The only test of religion worth making is whether it is trueborn – whether it springs from the deepest conviction of the individual, whether it is the fruit of inner experience. No religion is worthy of a man unless it gives him a deep and abiding sense that all is well, quite irrespective of what happens to him personally. The methods of mental and of spiritual knowledge are entirely different, for we know a thing mentally by looking at it from the outside, by comparing it with other things by analyzing and defining it.
Whitehead has defined religion as that which a man does with his solitude. I should like to add, I believe it is what a man is in his solitude. In our solitude we are driven to subjective experience.

It is, then, that we should imagine ourselves to be the ideal man we desire to see embodied in the world. If, in our solitude, we experience in our imagination what we would experience in reality had we achieved our goal, we will in time, become transformed into the image of our ideal. "Be renewed in
the spirit of your mind - put on the new man - speak every man truth with his neighbor."

The process of making a "Fact of being a fact of consciousness" is by the "renewing of our mind." We are told to change our thinking. But we can't change our thought unless we change our ideas. Our thoughts are the natural outpouring of our ideas, and our innermost ideas are the man himself. The end of longing is always to be - not to do.

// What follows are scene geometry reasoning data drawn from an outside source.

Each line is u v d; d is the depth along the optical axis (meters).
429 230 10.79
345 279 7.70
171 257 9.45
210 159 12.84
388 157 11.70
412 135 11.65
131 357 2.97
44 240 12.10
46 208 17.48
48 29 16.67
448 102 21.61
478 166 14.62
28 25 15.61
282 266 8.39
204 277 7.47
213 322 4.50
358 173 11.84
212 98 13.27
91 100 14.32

Be still and know "I am that which I desire." Strive always after being. External reforms are useless if your heart is not reformed. Heaven is entered not by curbing our passions; but rather, by cultivating our virtues. An old idea is not fickly forgotten, it is crowded out by new ideas. It disappears when a wholly new and absorbing idea occupies our attention. Old habits of thinking and feeling - like dead oak leaves - hang on till they are pushed off by new ones. Creativeness is basically a deeper receptiveness, a keener susceptibility.

The future dream must become a present fact in the mind of anyone who would alter his life. Every great out-picturing is preceded by a period of profound absorption. When that absorption is filled with our highest ideal, - when we become that ideal - then we see it manifest in our world and we realize that the present does not recede into the past, but advances into the future. This is essentially how we change our future.